***** Records supplied *****
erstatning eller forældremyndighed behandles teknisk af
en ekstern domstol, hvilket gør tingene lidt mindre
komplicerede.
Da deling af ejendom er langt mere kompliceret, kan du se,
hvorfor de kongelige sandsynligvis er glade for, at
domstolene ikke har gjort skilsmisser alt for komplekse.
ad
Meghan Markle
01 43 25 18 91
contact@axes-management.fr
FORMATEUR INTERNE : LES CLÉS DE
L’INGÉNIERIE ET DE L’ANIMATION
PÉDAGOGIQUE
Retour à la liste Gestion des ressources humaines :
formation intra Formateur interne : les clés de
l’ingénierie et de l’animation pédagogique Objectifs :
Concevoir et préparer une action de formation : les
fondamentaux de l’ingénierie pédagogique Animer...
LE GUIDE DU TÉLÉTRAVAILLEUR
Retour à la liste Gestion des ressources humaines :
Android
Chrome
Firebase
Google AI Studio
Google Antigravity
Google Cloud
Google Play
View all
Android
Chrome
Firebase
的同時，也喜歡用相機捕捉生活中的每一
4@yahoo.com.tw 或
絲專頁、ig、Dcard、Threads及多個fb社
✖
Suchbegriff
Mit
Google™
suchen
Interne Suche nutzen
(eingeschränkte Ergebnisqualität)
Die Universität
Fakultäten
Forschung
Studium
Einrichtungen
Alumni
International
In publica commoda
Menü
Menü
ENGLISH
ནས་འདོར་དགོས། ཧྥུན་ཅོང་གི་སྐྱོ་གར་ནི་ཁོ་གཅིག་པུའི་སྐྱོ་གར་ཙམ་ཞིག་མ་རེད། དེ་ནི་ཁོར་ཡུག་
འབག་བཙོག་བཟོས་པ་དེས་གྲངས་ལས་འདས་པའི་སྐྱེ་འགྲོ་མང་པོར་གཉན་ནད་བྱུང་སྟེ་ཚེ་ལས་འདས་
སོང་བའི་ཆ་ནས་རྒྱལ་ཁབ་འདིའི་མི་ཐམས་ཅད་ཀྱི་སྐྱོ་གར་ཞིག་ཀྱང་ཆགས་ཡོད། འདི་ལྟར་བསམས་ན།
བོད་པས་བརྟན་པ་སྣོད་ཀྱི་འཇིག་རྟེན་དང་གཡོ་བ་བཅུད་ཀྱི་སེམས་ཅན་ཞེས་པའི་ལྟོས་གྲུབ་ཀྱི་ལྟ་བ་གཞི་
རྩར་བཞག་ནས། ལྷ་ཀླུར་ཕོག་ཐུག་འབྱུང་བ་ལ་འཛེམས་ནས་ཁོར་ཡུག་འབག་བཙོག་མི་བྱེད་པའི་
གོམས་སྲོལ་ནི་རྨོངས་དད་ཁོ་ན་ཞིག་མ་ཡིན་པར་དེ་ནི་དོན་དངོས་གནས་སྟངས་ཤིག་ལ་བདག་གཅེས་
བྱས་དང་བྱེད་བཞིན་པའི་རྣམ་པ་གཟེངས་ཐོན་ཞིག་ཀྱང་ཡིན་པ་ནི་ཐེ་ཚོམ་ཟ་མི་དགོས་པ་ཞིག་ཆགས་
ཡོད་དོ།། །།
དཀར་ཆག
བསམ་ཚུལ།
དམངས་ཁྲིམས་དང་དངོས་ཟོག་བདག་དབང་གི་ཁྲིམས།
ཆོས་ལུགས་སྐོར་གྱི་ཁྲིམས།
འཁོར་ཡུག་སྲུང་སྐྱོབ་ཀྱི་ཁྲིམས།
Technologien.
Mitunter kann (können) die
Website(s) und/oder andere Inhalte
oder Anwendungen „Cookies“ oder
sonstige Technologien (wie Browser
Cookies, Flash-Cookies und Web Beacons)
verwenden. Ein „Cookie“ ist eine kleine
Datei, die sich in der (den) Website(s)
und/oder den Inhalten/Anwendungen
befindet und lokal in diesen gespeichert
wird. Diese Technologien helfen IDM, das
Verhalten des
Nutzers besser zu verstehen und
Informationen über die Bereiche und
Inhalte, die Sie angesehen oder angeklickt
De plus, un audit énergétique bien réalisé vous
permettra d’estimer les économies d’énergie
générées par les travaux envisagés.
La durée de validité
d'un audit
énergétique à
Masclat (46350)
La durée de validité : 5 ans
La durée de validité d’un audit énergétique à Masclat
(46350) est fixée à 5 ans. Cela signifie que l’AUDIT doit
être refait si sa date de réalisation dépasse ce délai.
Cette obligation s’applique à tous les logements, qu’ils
*****
***** Records supplied *****
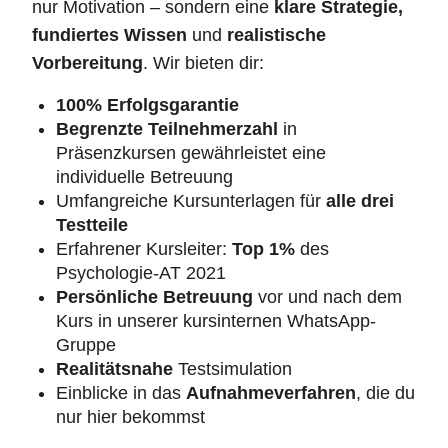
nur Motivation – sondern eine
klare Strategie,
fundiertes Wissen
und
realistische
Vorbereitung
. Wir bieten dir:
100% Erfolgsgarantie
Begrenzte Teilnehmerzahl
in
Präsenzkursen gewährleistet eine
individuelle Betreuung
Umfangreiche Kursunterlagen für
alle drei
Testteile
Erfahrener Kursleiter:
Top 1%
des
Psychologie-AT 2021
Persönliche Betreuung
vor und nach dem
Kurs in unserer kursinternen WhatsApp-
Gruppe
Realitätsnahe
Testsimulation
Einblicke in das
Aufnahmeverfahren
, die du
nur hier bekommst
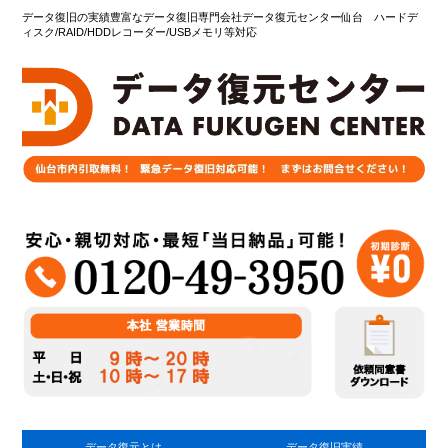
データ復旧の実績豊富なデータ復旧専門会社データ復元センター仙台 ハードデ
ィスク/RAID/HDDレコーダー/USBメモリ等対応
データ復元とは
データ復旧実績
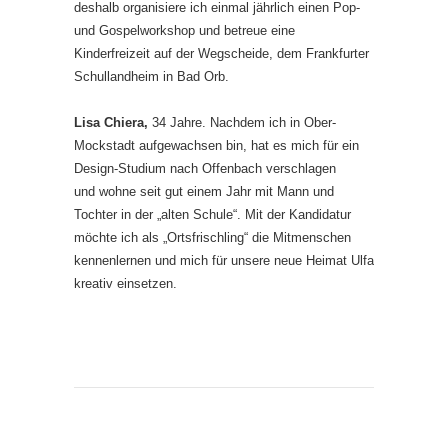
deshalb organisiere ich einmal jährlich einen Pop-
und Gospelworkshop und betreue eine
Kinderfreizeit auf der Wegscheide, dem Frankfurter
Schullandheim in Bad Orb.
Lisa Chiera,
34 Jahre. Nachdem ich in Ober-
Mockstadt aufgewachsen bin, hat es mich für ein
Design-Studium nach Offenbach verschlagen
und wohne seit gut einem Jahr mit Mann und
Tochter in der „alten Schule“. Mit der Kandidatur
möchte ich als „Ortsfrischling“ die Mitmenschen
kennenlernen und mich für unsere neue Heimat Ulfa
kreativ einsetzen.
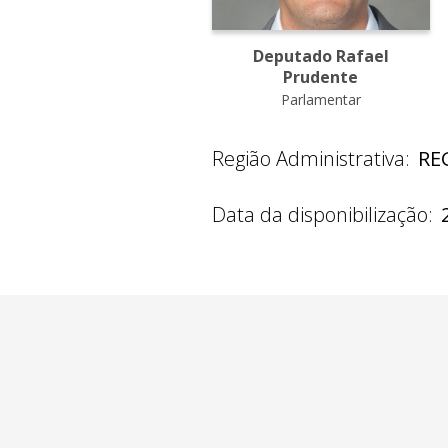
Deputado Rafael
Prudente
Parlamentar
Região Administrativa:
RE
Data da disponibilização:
*****
***** Records supplied *****
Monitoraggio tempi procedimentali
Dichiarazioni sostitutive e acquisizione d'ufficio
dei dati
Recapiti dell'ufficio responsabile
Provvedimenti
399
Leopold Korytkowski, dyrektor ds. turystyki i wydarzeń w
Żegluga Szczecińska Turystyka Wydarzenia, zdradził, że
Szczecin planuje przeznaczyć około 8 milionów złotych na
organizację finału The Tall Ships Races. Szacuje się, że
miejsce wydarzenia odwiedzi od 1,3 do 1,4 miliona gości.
*****
**What to work on**
Reproduce the stretch from the line containing "erstatning eller forældremyndighed" through the line containing "རྩར་བཞག་ནས། ལྷ", substituting "Navigation" for "Menü" wherever it occurs and leaving everything else unchanged.

**Result of this task**
erstatning eller forældremyndighed behandles teknisk af
en ekstern domstol, hvilket gør tingene lidt mindre
komplicerede.
Da deling af ejendom er langt mere kompliceret, kan du se,
hvorfor de kongelige sandsynligvis er glade for, at
domstolene ikke har gjort skilsmisser alt for komplekse.
ad
Meghan Markle
01 43 25 18 91
contact@axes-management.fr
FORMATEUR INTERNE : LES CLÉS DE
L’INGÉNIERIE ET DE L’ANIMATION
PÉDAGOGIQUE
Retour à la liste Gestion des ressources humaines :
formation intra Formateur interne : les clés de
l’ingénierie et de l’animation pédagogique Objectifs :
Concevoir et préparer une action de formation : les
fondamentaux de l’ingénierie pédagogique Animer...
LE GUIDE DU TÉLÉTRAVAILLEUR
Retour à la liste Gestion des ressources humaines :
Android
Chrome
Firebase
Google AI Studio
Google Antigravity
Google Cloud
Google Play
View all
Android
Chrome
Firebase
的同時，也喜歡用相機捕捉生活中的每一
4@yahoo.com.tw 或
絲專頁、ig、Dcard、Threads及多個fb社
✖
Suchbegriff
Mit
Google™
suchen
Interne Suche nutzen
(eingeschränkte Ergebnisqualität)
Die Universität
Fakultäten
Forschung
Studium
Einrichtungen
Alumni
International
In publica commoda
Navigation
Navigation
ENGLISH
ནས་འདོར་དགོས། ཧྥུན་ཅོང་གི་སྐྱོ་གར་ནི་ཁོ་གཅིག་པུའི་སྐྱོ་གར་ཙམ་ཞིག་མ་རེད། དེ་ནི་ཁོར་ཡུག་
འབག་བཙོག་བཟོས་པ་དེས་གྲངས་ལས་འདས་པའི་སྐྱེ་འགྲོ་མང་པོར་གཉན་ནད་བྱུང་སྟེ་ཚེ་ལས་འདས་
སོང་བའི་ཆ་ནས་རྒྱལ་ཁབ་འདིའི་མི་ཐམས་ཅད་ཀྱི་སྐྱོ་གར་ཞིག་ཀྱང་ཆགས་ཡོད། འདི་ལྟར་བསམས་ན།
བོད་པས་བརྟན་པ་སྣོད་ཀྱི་འཇིག་རྟེན་དང་གཡོ་བ་བཅུད་ཀྱི་སེམས་ཅན་ཞེས་པའི་ལྟོས་གྲུབ་ཀྱི་ལྟ་བ་གཞི་
རྩར་བཞག་ནས། ལྷ་ཀླུར་ཕོག་ཐུག་འབྱུང་བ་ལ་འཛེམས་ནས་ཁོར་ཡུག་འབག་བཙོག་མི་བྱེད་པའི་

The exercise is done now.